Copy the lines again, starting with the one that contains "Женщина с любовником решили столкнуть" and going on through the end of the entries, with "ученик" switched to "старшеклассник" and everything else left unchanged.

▬▬▬▬▬▬

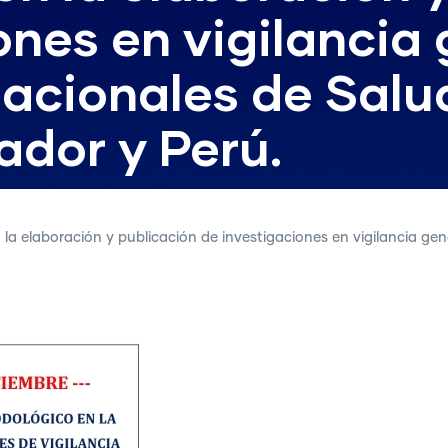
ones en vigilanci
Nacionales de Salud
dor y Perú.
a elaboración y publicación de investigaciones en vigilancia gen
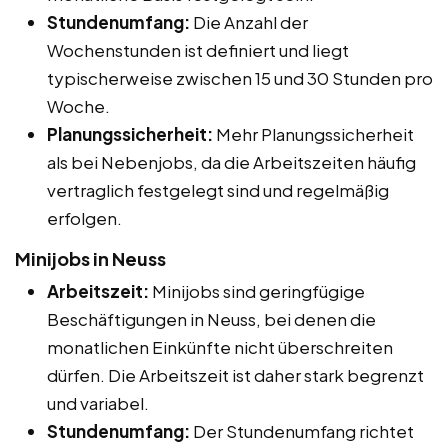
Stundenumfang:
Die Anzahl der
Wochenstunden ist definiert und liegt
typischerweise zwischen 15 und 30 Stunden pro
Woche.
Planungssicherheit:
Mehr Planungssicherheit
als bei Nebenjobs, da die Arbeitszeiten häufig
vertraglich festgelegt sind und regelmäßig
erfolgen.
Minijobs in Neuss
Arbeitszeit:
Minijobs sind geringfügige
Beschäftigungen in Neuss, bei denen die
monatlichen Einkünfte nicht überschreiten
dürfen. Die Arbeitszeit ist daher stark begrenzt
und variabel.
Stundenumfang:
Der Stundenumfang richtet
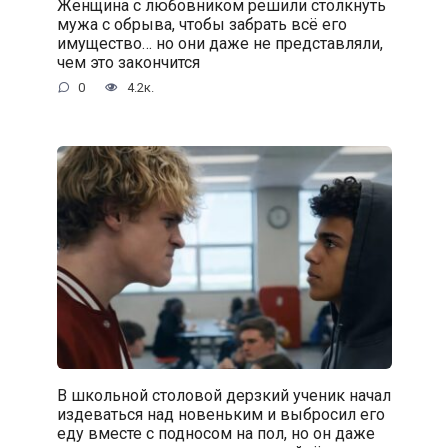
Женщина с любовником решили столкнуть
мужа с обрыва, чтобы забрать всё его
имущество… но они даже не представляли,
чем это закончится
0
4.2к.
В школьной столовой дерзкий ученик начал
издеваться над новеньким и выбросил его
еду вместе с подносом на пол, но он даже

▬▬▬▬▬▬

▶ [RESULT BELOW]:
Женщина с любовником решили столкнуть
мужа с обрыва, чтобы забрать всё его
имущество… но они даже не представляли,
чем это закончится
0
4.2к.
В школьной столовой дерзкий старшеклассник начал
издеваться над новеньким и выбросил его
еду вместе с подносом на пол, но он даже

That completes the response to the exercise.